Hiç şüpheniz olmasın, Türkiye'nin kendisini ve anayasal düzenini devirmeye çalışan güçlere karşı gerekli önlemleri almak ve kendisini korumak hakkı ve Türkiye bunu yapmak zorunda. Türkiye'nin aldığı tedbirlerin çok ileriye giderek ciddi bir risk oluşturacağına yönelik bir soru işareti yok.
Samimiyetle umuyorum ki olaylar sakinleşince Avrupa Konseyi ve Avrupa İnsan Hakları Mahkemesi durumu çok dikkatlice inceleyecek."
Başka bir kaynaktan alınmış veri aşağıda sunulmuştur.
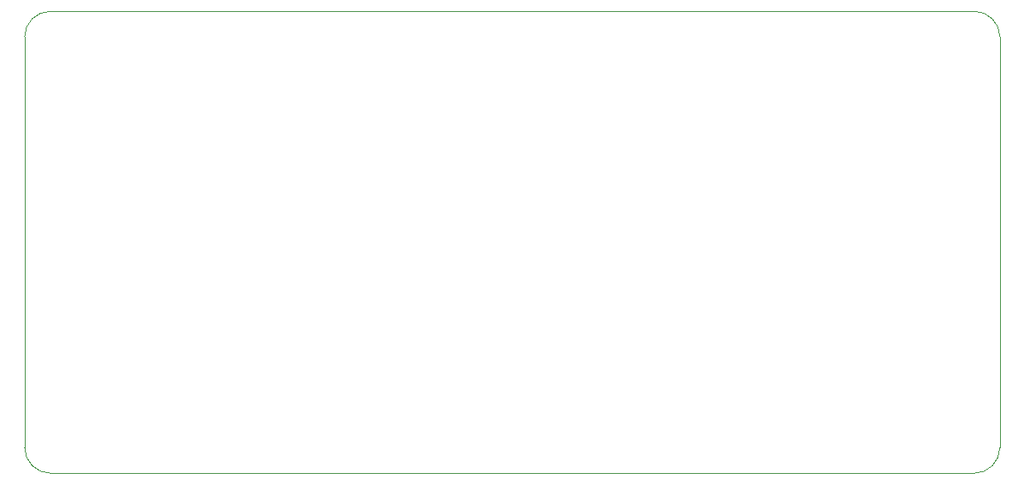
<source format=gbr>
G04 #@! TF.GenerationSoftware,KiCad,Pcbnew,(5.1.9)-1*
G04 #@! TF.CreationDate,2022-02-28T19:05:45+08:00*
G04 #@! TF.ProjectId,matrix_display16_32,6d617472-6978-45f6-9469-73706c617931,rev?*
G04 #@! TF.SameCoordinates,Original*
G04 #@! TF.FileFunction,Profile,NP*
%FSLAX46Y46*%
G04 Gerber Fmt 4.6, Leading zero omitted, Abs format (unit mm)*
G04 Created by KiCad (PCBNEW (5.1.9)-1) date 2022-02-28 19:05:45*
%MOMM*%
%LPD*%
G01*
G04 APERTURE LIST*
G04 #@! TA.AperFunction,Profile*
%ADD10C,0.050000*%
G04 #@! TD*
G04 APERTURE END LIST*
D10*
X96520000Y-83820000D02*
X187960000Y-83820000D01*
X96520000Y-129540000D02*
X187960000Y-129540000D01*
X190500000Y-86360000D02*
X190500000Y-127000000D01*
X93980000Y-86360000D02*
X93980000Y-127000000D01*
X190500000Y-127000000D02*
G75*
G02*
X187960000Y-129540000I-2540000J0D01*
G01*
X187960000Y-83820000D02*
G75*
G02*
X190500000Y-86360000I0J-2540000D01*
G01*
X93980000Y-86360000D02*
G75*
G02*
X96520000Y-83820000I2540000J0D01*
G01*
X96520000Y-129540000D02*
G75*
G02*
X93980000Y-127000000I0J2540000D01*
G01*
M02*

</source>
"Avrupa ahlaki otoritesini kaybetme riskiyle karşı karşıya"
Avrupa Konseyi Genel Sekreteri Thorbjorn Jagland'ın bu hafta Ankara'ya gitme planının olumlu olduğunu belirten Bildt, "Avrupa, özellikle darbenin kendisiyle bağlı konulara yaklaşımını gözden geçirmezse ahlaki otoritesini kaybetme riskiyle karşı karşıya kalır. AB'nin 2013'teki Mısır darbesine karşı utanç verici yaklaşımı da bu alandaki pozisyonunu erozyona uğratmıştır." değerlendirmesinde bulundu.
Bildt, "Eğer AB liderleri, Türkiye'ye derhal gitmiş, darbe kabusuna karşı desteklerini hızla sunmuş, Türk halkını tebrik etmiş, Cumhurbaşkanı ile hükümetle ve Meclisin liderleriyle beraber oturmuş olsaydı, AB bugün daha iyi bir pozisyonda olurdu. Bu durumda, Avrupa en azından siyasi ideallerini ve demokratik değerlerini savunmayı denemiş olurdu." ifadesini kullandı.
Bildt, darbe girişimi sonrasında Cumhurbaşkanı Erdoğan ile buluşacak ilk liderin Rusya Devlet Başkanı Putin olmasının Avrupa için bir yüz karası olduğunu ifade etti.